[Records for this task Boundary: Start]

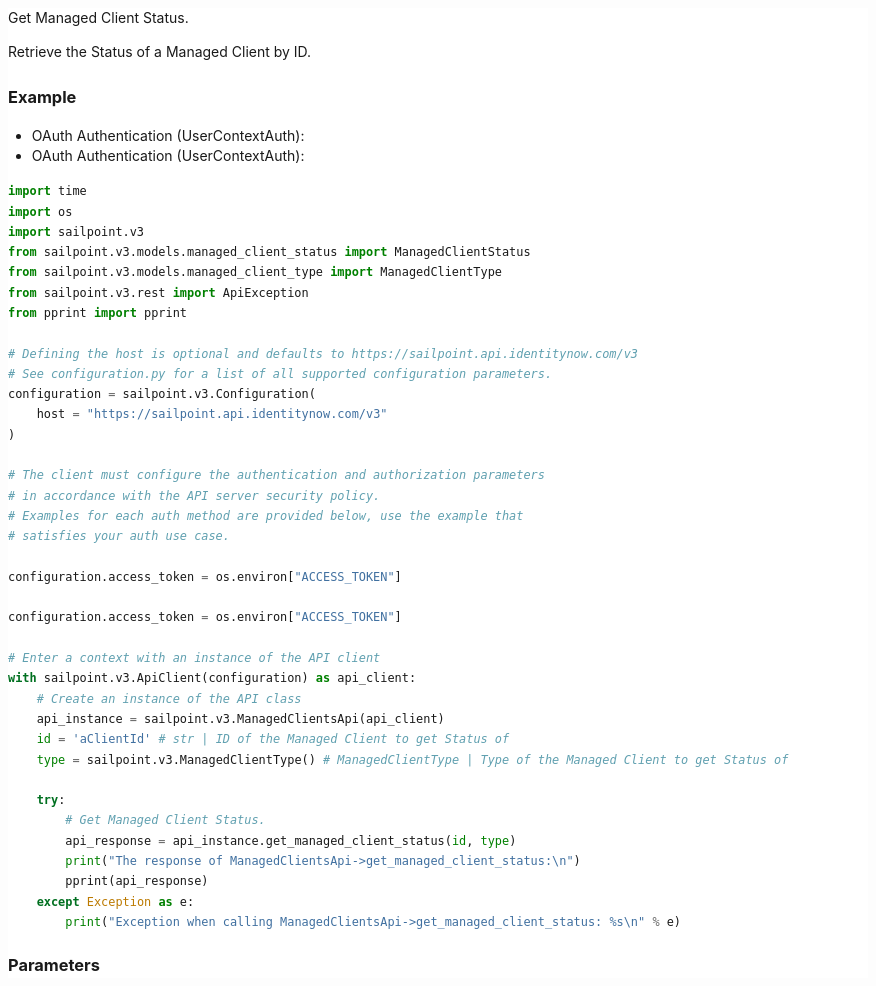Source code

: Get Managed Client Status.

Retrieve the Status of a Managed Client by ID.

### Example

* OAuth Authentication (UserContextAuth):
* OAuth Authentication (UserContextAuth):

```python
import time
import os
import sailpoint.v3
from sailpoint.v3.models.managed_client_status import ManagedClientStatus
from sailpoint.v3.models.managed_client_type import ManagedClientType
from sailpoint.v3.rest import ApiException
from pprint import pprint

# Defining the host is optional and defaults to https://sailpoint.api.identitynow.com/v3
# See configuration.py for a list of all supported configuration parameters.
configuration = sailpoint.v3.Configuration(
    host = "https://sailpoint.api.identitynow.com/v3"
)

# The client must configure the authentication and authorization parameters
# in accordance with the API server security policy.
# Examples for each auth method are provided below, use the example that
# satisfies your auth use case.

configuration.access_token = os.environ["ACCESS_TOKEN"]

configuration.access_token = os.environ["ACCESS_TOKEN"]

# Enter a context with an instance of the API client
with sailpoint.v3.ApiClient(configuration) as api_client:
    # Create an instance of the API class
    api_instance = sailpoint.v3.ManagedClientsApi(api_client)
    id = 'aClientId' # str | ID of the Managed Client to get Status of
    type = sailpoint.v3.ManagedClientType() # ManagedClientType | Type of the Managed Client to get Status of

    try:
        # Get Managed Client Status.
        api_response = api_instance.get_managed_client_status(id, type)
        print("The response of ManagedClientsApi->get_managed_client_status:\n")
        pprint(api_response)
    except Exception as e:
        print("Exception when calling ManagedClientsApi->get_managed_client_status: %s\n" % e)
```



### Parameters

[Records for this task Boundary: End]

* Goal of the exercise
Look over the records above and copy each line that includes the string "from".

* Response area
from sailpoint.v3.models.managed_client_status import ManagedClientStatus
from sailpoint.v3.models.managed_client_type import ManagedClientType
from sailpoint.v3.rest import ApiException
from pprint import pprint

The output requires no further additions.